GOP Catfight Brewing In TX: Palin v. Hutchinson
Is there a cat fight brewing between two of the most prominent Republican women in the country, Kay Bailey Hitchinson and Sarah Palin? If so, Palin has scratched first, endorsing Rick Perry for Texas Governor over Hutchinson. This could be a very interesting race that pits GOP Christian conservatives against old guard Republicans.
I suppose someone might have seen this coming back in the fall, when Senator Kay Bailey Hutchinson was passed over the nomination as John McCain’s VP nominee in favor of Sarah Palin. Well they were both in TV news at one point, and they are both of huge value to the NRA, but it seems this cat fight is about abortion.
One thing is sure concerning the Palin nomination over Hutchinson — if Kay Bailey wasn’t pissed, she sure was channelling that feeling to at least one reporter. From NewsMax, the transcript of some candid comments on MSNBC last September:
Peggy Noonan: Yeah.
Mike Murphy: You know, because I come out of the blue swing state governor world: Engler, Whitman, Tommy Thompson, Mitt Romney, Jeb Bush. I mean, these guys — this is how you win a Texas race, just run it up. And it’s not gonna work. And…
Noonan: It’s over.
Murphy: Still McCain can give a version of the Lieberman speech to do himself some good.
Todd: I also think the Palin pick is insulting to Kay Bailey Hutchinson, too.
Noonan: Saw Kay this morning.
Todd: Yeah, she’s never looked comfortable about this.
Murphy: They’re all bummed out.
Todd: Yeah, I mean is she really the most qualified woman they could have turned to?
Noonan: The most qualified? No! I think they went for this — excuse me — political bullshit about narratives…
Todd: Yeah, they went to a narrative.
Murphy: I totally agree.
Noonan: Every time the Republicans do that, because that’s not where they live and it’s not what they’re good at, they blow it.
I’m thinking Noonan and Murphy were wrong. Hutchinson and Palin are alike in several hard core Republican issues, such as gun control, and they are both women. Good candidates, except, of course, that Hutchinson can put together a sentence and Palin needs some help with that difficult task. There’s too big differences between the two. Hutchinson is older by 20 years, and thus couldn’t have balanced out McCain’s age on the ticket, and the kicker. Hutchinson supports Roe v. Wade, with restrictions. Palin is banking on the virulent anti-abortion extremist Christian vote in four years. So what does Sarah Palin do the other day? Palin endorses Rick Perry, despite that he’s rumored to be gay, because Rick Perry is the darling of the extremist right wing Christian conservatives down there in Texas. (Reports on Palin’s endorsement of Perry can be found in both the Christian Science Monitor and the Wall Street Journal.) Here’s a few quips about Perry from Palin from the Monitor:
“He walks the walk of a true conservative,” she said of Perry. “And he sticks by his guns – and you know how I feel about guns.”
. . .
“Not every child is born into ideal circumstances, but every life is sacred,” Palin wrote. “Rick Perry knows this – it is at the core of his being.”
There’s the ticket.
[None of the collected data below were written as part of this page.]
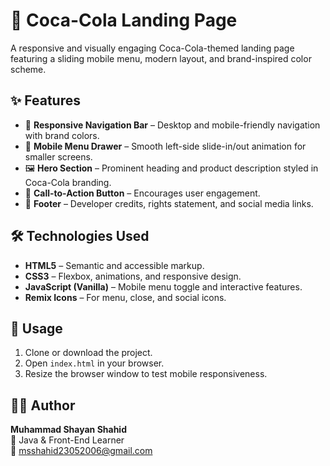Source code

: # 🥤 Coca-Cola Landing Page

A responsive and visually engaging Coca-Cola-themed landing page featuring a sliding mobile menu, modern layout, and brand-inspired color scheme.

## ✨ Features
- 📱 **Responsive Navigation Bar** – Desktop and mobile-friendly navigation with brand colors.
- 🎯 **Mobile Menu Drawer** – Smooth left-side slide-in/out animation for smaller screens.
- 🖼 **Hero Section** – Prominent heading and product description styled in Coca-Cola branding.
- 🔴 **Call-to-Action Button** – Encourages user engagement.
- 📌 **Footer** – Developer credits, rights statement, and social media links.

## 🛠 Technologies Used
- **HTML5** – Semantic and accessible markup.
- **CSS3** – Flexbox, animations, and responsive design.
- **JavaScript (Vanilla)** – Mobile menu toggle and interactive features.
- **Remix Icons** – For menu, close, and social icons.


## 🚀 Usage
1. Clone or download the project.
2. Open `index.html` in your browser.
3. Resize the browser window to test mobile responsiveness.

## 👨‍💻 Author
**Muhammad Shayan Shahid**  
📍 Java & Front-End Learner  
📧 msshahid23052006@gmail.com  


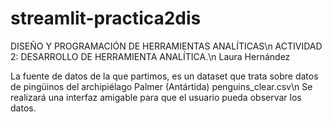 # streamlit-practica2dis


DISEÑO Y PROGRAMACIÓN DE HERRAMIENTAS ANALÍTICAS\n
ACTIVIDAD 2: DESARROLLO DE HERRAMIENTA ANALÍTICA.\n
Laura Hernández

La fuente de datos de la que partimos, es un dataset que trata sobre datos de pingüinos del archipiélago Palmer (Antártida) penguins_clear.csv\n
Se realizará una interfaz amigable para que el usuario pueda observar los datos.
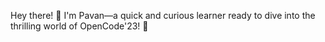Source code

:Hey there! 👋 I'm Pavan—a quick and curious learner ready to dive into the thrilling world of OpenCode'23! 🌟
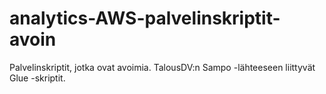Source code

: # analytics-AWS-palvelinskriptit-avoin
Palvelinskriptit, jotka ovat avoimia. TalousDV:n Sampo -lähteeseen liittyvät Glue -skriptit.
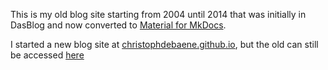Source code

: This is my old blog site starting from 2004 until 2014 that was initially in DasBlog and now converted to [Material for MkDocs](https://squidfunk.github.io/mkdocs-material/).

I started a new blog site at [christophdebaene.github.io](https://christophdebaene.github.io), but the old can still be accessed [here](https://christophdebaene.github.io/blog2004)
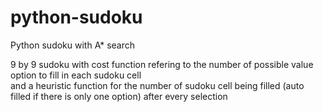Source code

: # python-sudoku
Python sudoku with  A* search

9 by 9 sudoku with cost function refering to the number of possible value option to fill in each sudoku cell <br>
and a heuristic function for the number of sudoku cell being filled (auto filled if there is only one option) after every selection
Sarah Palin is beginning her 2012 Presidential run in Texas appealing to the extremist right wing Christian crowd by backing Rick Perry over Kay Bailey Hutchinson in the Governor’s race. Texas has a lot of delegates, so it seems a smart political move for Palin, but time will tell on that, of course. One wonders, of course, if her backing of Perry also has to do with Hutchinson’s luke warm response to Palin’s Vice Presidential candidacy. Is this a form of payback? Now that’s old fashioned politics we all know and love, isn’t it?
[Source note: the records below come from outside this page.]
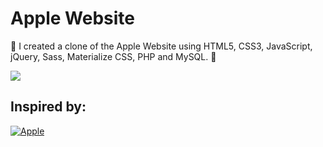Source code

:# Apple Website
🍏 I created a clone of the Apple Website using HTML5, CSS3, JavaScript, jQuery, Sass, Materialize CSS, PHP and MySQL. 🍏

![](https://i.ytimg.com/vi/DEpF1nNz1l0/maxresdefault.jpg)
## Inspired by:
[![Apple](https://img.shields.io/badge/-Apple-000?style=for-the-badge&logo=Apple&logoColor=white)](https://www.apple.com)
Well, it cannot be denied that Hutchinson was luke warm to Palin last fall. An article in the Dallas Morning News on September 4, 2008 shows Hutchinson as a bit less than inspired by Palin, and lots of folks last fall were wondering why McCain picked Palin over Hutchinson (like here) if he wanted a woman on the ticket. But I’m thinking this is not Sarah Palin playing hardball and getting back at Hutchinson, who for the most part played the good GOP soldier after McCain picked Palin. This is simply a case of Sarah Palin snubbing the woman in a shrewd poltiical move to enegrize the extremist right wing Christians she will need if she decides to run for President.